Among the findings of the report “Displaced in America,” released by New America on Sept. 9, is that the housing loss rate in Marion County is 2.4% higher than the national average. New America’s policy recommendations for relieving housing instability and displacement are also detailed in the report.
Indianapolis Recorder editor Oseye Boyd and NUVO managing editor Dan Grossman will help facilitate a discussion on the report that will take place Sept. 15 on Zoom, and they will ask questions regarding the research findings and recommendations.
The report invites comparison to other cities facing housing crises — Phoenix, AZ. and Winston-Salem, N.C. — which are also examined in detail. The report also provides a heat map on housing loss on the county level nationwide and provides a new national housing loss index.
The Marion Co. research was made possible, in part, by New America#Indy resident scholar Abbey Chambers, a member of the New America Indy-@IUPUI American Studies Public Problem-Solving Partnership.

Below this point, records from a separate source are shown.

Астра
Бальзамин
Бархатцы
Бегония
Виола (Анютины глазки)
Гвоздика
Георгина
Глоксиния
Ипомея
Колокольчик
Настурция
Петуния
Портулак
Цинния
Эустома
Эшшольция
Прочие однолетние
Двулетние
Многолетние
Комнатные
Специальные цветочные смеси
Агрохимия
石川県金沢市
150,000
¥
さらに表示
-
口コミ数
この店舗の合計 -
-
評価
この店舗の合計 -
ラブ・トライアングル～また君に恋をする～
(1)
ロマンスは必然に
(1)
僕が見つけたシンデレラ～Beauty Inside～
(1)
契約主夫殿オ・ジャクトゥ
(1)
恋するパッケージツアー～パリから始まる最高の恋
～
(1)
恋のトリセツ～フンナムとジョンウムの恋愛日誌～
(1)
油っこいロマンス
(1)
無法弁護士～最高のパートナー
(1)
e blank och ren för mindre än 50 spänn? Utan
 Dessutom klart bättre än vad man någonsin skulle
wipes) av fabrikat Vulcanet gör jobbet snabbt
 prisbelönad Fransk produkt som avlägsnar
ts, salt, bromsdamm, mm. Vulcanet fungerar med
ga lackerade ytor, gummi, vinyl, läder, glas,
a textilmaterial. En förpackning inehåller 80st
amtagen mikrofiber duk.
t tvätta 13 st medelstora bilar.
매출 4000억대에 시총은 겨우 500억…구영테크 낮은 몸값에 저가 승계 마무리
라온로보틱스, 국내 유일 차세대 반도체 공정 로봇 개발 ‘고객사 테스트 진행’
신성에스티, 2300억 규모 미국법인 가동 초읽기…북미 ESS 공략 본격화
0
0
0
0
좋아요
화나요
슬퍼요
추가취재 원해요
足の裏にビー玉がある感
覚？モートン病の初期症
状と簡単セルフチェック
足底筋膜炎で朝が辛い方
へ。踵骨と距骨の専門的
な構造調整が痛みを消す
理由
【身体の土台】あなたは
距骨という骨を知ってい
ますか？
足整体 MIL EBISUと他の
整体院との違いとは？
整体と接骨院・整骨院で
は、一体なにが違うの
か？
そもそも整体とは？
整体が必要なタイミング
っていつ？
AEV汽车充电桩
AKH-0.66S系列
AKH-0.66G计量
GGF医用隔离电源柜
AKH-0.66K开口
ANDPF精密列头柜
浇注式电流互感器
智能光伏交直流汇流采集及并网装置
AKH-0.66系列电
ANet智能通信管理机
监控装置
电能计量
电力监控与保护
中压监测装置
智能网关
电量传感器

She worked in collaboration with local leaders, including Fair Housing Center of Central Indiana, Amy Nelson, Kheprw Institute, Andy Beck, and Pambana Uishi.
For Chambers, who is a doctoral candidate in American Studies at IUPUI, one of the most surprising — and heartbreaking — findings is the fragility of housing among many of Marion County’s low-income renters.
“The housing environment all but entirely ensures that people who already struggle will continue to do so,” she said.
That is because renters may already live in or at the cusp of housing instability.
“A disruption in income from any number of surprises, such as a medical emergency, car repair, or job loss, can send a family spiraling,” she said. “One eviction can make it difficult to secure new housing and force a family to settle for substandard housing, which is a rampant, unmitigated issue in Indianapolis and which can have real, negative mental and physical health outcomes for residents.”
Chambers notes that housing instability can last for years, if not a lifetime and can be passed down generationally.
“Housing-related problems in Indianapolis are systemic and must be addressed through policy, not only at the city level but also at the state level, where heavy-handed preemptions make it hard for cities to address their own challenges,” she said.
Chambers became involved in the “Displaced in America” project while working as a fellow with New America, and while working on her doctorate at IUPUI. The report’s focus on Marion County was spurred by Eviction Lab’s analysis showing that Indianapolis has one of the country’s highest eviction rates.
The Washington D.C.-based team of researchers with New American’s Future of Property Rights program needed Lynn because she provided “boots on the ground” for them, she said.
“Since I live here in Central Indiana (Zionsville) and was capable of carrying out the type of qualitative research that would add important context to the quantitative data that was being gathered by the D.C. team, I interviewed 31 people who shared their expertise and personal experiences related to housing instability and displacement,” Chambers said. “These interviews helped researchers interpret the quantitative data and guided recommendations on how leaders can address Marion County’s problematic housing environment to create more balance, especially among the most financially vulnerable residents.”